Wednesday, April 25, 2012

Metric System

Brett was at Publix the other day and snapped this shot:

Which got me thinking, which can never be a good thing. 

I reallllllyyyyy want to know why America felt the need to stray from the pack (and by pack I mean the rest of the universe) and change things as simple as this date of the year situation, and oh you know, the metric system?

I understand people came to this "great nation" to start anew. Some were quite adamant about doing things differently. But things like the metric system - isn't that just a little far fetched? I am sure everyone got the point that everyone had strayed from the pack when they came over here and started killing off all of the natives. Yea yea, you lost your minds, and you aren't coming back. Got it. Below I have illustrated a sample checklist for the early pioneers.  

Check list: (or would it be Cheque list?):
-Arrive to the Americas safely.
-Start killing everything that isn't nailed down.
-Wonder how to feed everyone because the only one's that had any knowledge of the land are all now dead.
-Realize you should have asked questions first, killed later.
-Listen to stomachs growl.
-Try not to die of starvation.
-Try not to die of disease.
-Hope there is an engineer or really smart guy left, and develop entire new system of measurement. F*ck the man and his metric system. 
-Start writing the month, date, and year entirely backwards.

For some reason those last two bullet points on the checklist are jiving with the other, perhaps more pressing matters on the list. 

At any rate, I understand my timeline and sequence of events is a little skewed, so if you are an engineer, historian, or a smarty pants leave your comments to yourself. I am trying to be humorous. 

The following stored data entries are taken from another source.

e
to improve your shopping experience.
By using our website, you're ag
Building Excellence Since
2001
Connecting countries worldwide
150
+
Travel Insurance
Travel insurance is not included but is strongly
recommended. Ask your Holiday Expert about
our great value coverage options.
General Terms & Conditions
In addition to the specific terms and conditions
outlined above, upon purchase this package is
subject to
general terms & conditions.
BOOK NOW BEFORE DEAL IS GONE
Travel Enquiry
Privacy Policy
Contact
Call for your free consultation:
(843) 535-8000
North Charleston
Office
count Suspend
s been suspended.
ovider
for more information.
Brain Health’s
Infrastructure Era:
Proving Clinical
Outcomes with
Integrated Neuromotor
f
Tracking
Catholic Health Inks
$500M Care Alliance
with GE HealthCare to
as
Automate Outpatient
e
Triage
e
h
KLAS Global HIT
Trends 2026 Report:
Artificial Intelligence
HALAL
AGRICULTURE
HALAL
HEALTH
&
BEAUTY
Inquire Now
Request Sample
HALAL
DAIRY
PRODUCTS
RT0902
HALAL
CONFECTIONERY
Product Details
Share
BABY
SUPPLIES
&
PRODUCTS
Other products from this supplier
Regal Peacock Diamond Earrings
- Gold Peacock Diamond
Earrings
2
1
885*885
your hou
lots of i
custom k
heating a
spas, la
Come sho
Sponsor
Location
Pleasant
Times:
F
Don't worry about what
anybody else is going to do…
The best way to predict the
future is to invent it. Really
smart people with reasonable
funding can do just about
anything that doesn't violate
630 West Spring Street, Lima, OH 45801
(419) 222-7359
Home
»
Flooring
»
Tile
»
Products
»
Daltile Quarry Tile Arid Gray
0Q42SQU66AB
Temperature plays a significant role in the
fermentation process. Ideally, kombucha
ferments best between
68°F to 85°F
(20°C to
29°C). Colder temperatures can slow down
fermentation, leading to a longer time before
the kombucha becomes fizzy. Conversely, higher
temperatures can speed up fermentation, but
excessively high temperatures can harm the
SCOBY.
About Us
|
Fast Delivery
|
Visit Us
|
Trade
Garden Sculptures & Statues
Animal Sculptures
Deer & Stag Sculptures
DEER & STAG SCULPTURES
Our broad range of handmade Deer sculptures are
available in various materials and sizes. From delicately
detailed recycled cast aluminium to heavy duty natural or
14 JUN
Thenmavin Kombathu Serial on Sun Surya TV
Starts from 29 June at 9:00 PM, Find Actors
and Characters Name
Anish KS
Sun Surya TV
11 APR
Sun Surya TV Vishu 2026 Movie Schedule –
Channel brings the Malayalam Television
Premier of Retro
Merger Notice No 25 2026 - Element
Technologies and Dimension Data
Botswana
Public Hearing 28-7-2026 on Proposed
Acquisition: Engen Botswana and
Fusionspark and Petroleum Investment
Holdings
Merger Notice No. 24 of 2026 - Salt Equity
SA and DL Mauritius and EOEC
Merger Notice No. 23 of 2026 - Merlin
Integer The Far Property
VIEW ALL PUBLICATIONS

In other news, I made my very first ever meme. I am unsure why I thought I needed to do the PG version and type va jay jay. If a child has access to viewing this meme and even understands the context of it, as in, has watched and followed the Game of Thrones I think that not typing the word "vagina" is the least of my worries. That show is uh, intense to say the least. 

Thursday, April 19, 2012

Greek Yogurt.


I tried Greek yogurt for the first time, so I could be like the cool kids. I am pretty sure that my taste buds are going to murder me in my sleep tonight.

It's so bad I can't even come up with the appropriate amount of adjectives to describe my dismay. Oh who am I kidding of course I can- it has a; dull, chalky, dense, granular, vulgar taste to it. It's so thick you could choke on it (ya ya ya...
That's what she said). Anyways, it is utterly disgusting.

I know what some of you may be thinking, "Greek yogurt is delightful you must have gotten the wrong flavor". These same people are probably not reading this right now because they are at the gym for their second time today, or trying to savor the last few bites of a celery stick. But I can assure any naysayers that I actually tried 2 flavors- "wild strawberry" and "greek honey" (See above image). I would just like to point out that there aren't enough wild strawberries in the universe to make that stuff a tasty treat.

It was so depressing because I had such high hopes that it would be delectable. Even the lid said "Better than Good!". Really guys? Better than good? What gauge are you using for good-ness? Did you taste test with a goat? Because I have seen a goat chew on a beer can before, so you should probably upgrade to humans for such purposes.

In 25 years I haven't heard a peep about this crap, "greek yogurt" why now? Was regular yogurt not disgusting enough that they had to kick it up a notch? I know the culprit to the crap taste...protein...Which is what gives this snack its chalky texture.

How did they market this idea, "hey guys, I thought I would make this yogurt "better" by adding 10,000,000,000 grams of protein, it's so solid you almost have to chew it, oh and all these flavorings I have added don't do a damn thing to the bitterness, but we can still market it to any granola person alive". I then realized exactly how they decided to market it, they used John Stamos. For shame uncle Jessie. For shame.

I also tried kale this week, there just isn't enough time today to even try to go there...

Wednesday, April 11, 2012

Use Your Words


This post is going to help me when I finally get around to scrapbooking. I haven't been writing down a lot of the little stuff about how much Adeline is learning and doing. I got an email from one of those parenting websites that said kiddos her age (15 months old) should know at least 3 words besides mama and dada. But for the sake of recollection my cutie patootie can say the following:
mama
daddy
papa
nanny
up
hi/hey
byebye
puppy
bubbles
ball
more ---- see video... holy cuteness batman (sidenote- why does she sound british?)
bite
purple
thank you
please
baby
pretty
bird

That is all I've got folks. Sorry there isn't a painfully funny story to go along with this post, but there is a video that is like, spectacular so you are welcome.